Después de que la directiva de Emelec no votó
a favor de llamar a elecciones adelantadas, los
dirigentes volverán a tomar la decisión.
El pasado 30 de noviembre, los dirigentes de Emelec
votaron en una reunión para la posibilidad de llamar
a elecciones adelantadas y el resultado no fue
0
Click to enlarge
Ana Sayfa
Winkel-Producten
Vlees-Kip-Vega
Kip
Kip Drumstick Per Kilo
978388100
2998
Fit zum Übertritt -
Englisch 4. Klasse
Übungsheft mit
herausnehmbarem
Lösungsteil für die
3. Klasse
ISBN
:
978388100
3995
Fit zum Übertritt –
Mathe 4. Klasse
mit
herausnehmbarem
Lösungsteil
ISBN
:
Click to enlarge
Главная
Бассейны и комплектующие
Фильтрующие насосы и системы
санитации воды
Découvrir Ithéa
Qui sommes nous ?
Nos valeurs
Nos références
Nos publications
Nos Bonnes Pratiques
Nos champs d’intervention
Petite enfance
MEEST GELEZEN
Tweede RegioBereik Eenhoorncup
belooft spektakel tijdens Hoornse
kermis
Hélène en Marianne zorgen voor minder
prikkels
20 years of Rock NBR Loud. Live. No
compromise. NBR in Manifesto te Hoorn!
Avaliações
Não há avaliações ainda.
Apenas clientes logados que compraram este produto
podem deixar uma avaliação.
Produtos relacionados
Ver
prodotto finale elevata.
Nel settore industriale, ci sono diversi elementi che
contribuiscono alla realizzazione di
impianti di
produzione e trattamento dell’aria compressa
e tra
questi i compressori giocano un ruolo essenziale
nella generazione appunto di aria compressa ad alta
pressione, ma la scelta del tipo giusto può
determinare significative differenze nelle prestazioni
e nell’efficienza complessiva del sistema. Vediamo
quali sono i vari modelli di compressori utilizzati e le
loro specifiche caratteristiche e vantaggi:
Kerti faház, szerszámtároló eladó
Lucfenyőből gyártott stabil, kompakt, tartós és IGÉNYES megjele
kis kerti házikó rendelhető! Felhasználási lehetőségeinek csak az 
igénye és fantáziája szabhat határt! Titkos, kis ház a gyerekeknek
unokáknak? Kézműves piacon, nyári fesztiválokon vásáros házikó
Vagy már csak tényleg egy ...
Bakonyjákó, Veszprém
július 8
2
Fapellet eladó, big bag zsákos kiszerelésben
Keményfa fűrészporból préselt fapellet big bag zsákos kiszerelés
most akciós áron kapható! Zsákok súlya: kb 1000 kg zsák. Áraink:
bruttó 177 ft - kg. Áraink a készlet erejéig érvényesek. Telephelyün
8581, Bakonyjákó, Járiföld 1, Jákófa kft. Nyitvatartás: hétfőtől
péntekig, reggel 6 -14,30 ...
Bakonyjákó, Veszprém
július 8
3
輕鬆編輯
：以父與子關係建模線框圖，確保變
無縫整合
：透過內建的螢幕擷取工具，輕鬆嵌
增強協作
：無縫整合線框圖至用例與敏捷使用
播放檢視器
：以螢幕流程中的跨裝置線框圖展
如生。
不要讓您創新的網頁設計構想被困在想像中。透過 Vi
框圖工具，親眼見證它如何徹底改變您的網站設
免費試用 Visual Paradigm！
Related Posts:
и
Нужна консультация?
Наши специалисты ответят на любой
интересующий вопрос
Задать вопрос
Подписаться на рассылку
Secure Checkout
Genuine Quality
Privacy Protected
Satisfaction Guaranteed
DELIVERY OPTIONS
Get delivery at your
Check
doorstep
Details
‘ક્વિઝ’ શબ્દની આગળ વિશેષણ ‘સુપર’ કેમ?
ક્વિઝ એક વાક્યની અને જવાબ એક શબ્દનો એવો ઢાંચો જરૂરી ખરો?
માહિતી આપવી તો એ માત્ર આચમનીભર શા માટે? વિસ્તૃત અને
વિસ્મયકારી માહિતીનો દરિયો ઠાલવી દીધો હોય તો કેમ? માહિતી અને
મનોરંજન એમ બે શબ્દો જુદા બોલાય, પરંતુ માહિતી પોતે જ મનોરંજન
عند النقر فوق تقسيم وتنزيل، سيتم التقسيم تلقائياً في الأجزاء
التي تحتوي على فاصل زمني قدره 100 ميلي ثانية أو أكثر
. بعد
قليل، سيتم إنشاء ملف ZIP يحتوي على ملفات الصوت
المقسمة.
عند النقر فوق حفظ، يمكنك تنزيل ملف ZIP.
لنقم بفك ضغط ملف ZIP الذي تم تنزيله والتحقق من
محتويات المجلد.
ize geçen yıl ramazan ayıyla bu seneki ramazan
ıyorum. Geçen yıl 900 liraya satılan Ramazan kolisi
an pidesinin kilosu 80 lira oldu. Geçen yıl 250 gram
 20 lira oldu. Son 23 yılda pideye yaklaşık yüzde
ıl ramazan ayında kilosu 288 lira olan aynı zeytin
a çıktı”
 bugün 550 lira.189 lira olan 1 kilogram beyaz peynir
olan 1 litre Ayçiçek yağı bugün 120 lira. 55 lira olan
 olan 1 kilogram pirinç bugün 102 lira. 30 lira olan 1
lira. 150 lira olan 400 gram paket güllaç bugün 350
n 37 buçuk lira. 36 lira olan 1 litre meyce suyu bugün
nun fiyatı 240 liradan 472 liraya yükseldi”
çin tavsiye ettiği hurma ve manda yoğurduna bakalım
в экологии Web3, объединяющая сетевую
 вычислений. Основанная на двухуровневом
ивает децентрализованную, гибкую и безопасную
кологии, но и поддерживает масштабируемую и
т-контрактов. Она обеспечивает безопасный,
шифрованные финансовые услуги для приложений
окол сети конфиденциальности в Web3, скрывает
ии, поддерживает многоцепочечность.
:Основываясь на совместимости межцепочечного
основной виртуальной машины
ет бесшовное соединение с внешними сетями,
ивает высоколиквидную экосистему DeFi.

━━━━━━━━

INSTRUCTIONS FOR THE TASK
When the word "compressa" shows up in a line of the material, count that line; report only the final number.

ANSWER AREA
2